‘Thanks.’
‘Are you from the UK?’
‘Ireland.’
‘Travelling?’
‘Kind of.’
‘Where are you headed?’
‘Te Puke.’
‘Nice.’ She nodded. ‘I’m from Nelson, South Island.’
‘Ah, nice.’ I mimicked her because I had no idea where that was, or who she bloody was. I could still feel where her hand had touched mine.
‘Are you staying at Sky?’ she glanced back to my hostel.
‘Yes.’
‘Thought so.’ She grinned.
‘And you?’
‘My van.’
I thought of Bunty and wondered if she’d had dreadlocks in her hair too when she was younger.
‘I live in it,’ Eve added. ‘Just me and Ginger, my cat.’
‘You have a cat in your van?’
‘I found her rummaging around the bins outside your hostel two years ago and she’s been with me ever since. Can I join you?’ Eve pulled out a chair before I could answer. ‘The burgers are good here, aye.’
I didn’t know if she was asking me a question or telling me but I guessed telling me because I’d not ordered my food.
‘Fancy one?’ she said.
‘I’m all right, thanks,’ I said, but I was not all right, I was starving.
‘Go on, my treat. I need to show you how hospitable us Kiwis are.’
‘Thank you,’ I said as the hunger took over, and I felt guilty that I’d judged a book by its cover.
‘Great.’ She beamed and off she went inside to order our burgers.
And I poured my sanitiser over my hands as soon as she’d disappeared.
* * *
Eve was right, the burger was good, and it was even better that it came with no cutlery and pre-added sauce. I wolfed my food down while Eve told me all about her New Zealand adventures, how she was born in Wellington but left when she was seventeen to travel both islands with her then boyfriend and hadn’t been back since. She lived in her van that she’d bought in an underground car park where travellers bought and sold their vehicles.
Eve’s was fully kitted out and had everything she needed to live in it forever, which seemed like a very long time to me given I found out she was only twenty-two. But she’d managed it that long and I admired her for it.
Eve wanted five kids by the time she was thirty and when I asked her how she would manage living in a van she told me she’d buy one of those buses that people converted into homes and would homeschool her children on life. I liked her independence, she reminded me of Una, which I found comforting because I hadn’t had the headspace to text Una back since she’d said she’d slept with Shaundid everythingand I was missing her more than I wanted to let on.

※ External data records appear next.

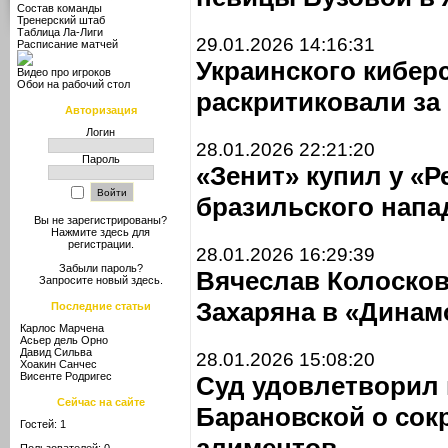
Состав команды
Тренерский штаб
Таблица Ла-Лиги
29.01.2026 14:16:31
Расписание матчей
Украинского кибер
Видео про игроков
Обои на рабочий стол
раскритиковали за
Авторизация
Логин
28.01.2026 22:21:20
Пароль
«Зенит» купил у «
бразильского нап
Вы не зарегистрированы?
Нажмите здесь
для
регистрации.
28.01.2026 16:29:39
Забыли пароль?
Вячеслав Колосков
Запросите новый
здесь
.
Захаряна в «Динам
Последние статьи
Карлос Марчена
Асьер дель Орно
Давид Сильва
28.01.2026 15:08:20
Хоакин Санчес
Висенте Родригес
Суд удовлетворил
Сейчас на сайте
Барановской о сок
Гостей: 1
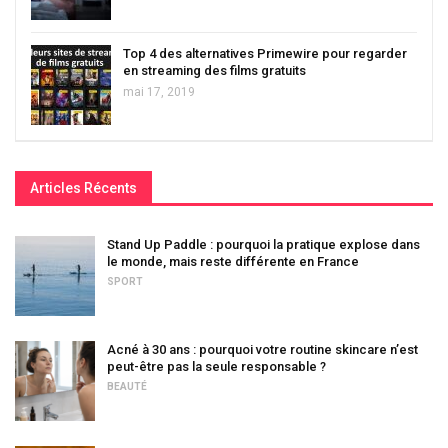
Top 4 des alternatives Primewire pour regarder
en streaming des films gratuits
mai 17, 2019
Articles Récents
Stand Up Paddle : pourquoi la pratique explose dans
le monde, mais reste différente en France
SPORT
Acné à 30 ans : pourquoi votre routine skincare n’est
peut-être pas la seule responsable ?
BEAUTÉ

There was something about the familiarity of seeing the same faces, in the same places that I could only get from home. And I didn’t realise quite how much I’d miss those faces. It felt a bit like when you take the same route every day and then all of a sudden you have to go a different way and there’s that slight moment of panic isn’t there? Not that I would know because I couldn’t drive, but I’d felt like that on the bus a couple of times when the road had been closed and the bus had taken a detour. So I was happy to leave Eve where I’d found her because in the same breath she reminded me of Una, she also reminded me of how far away from home I actually was.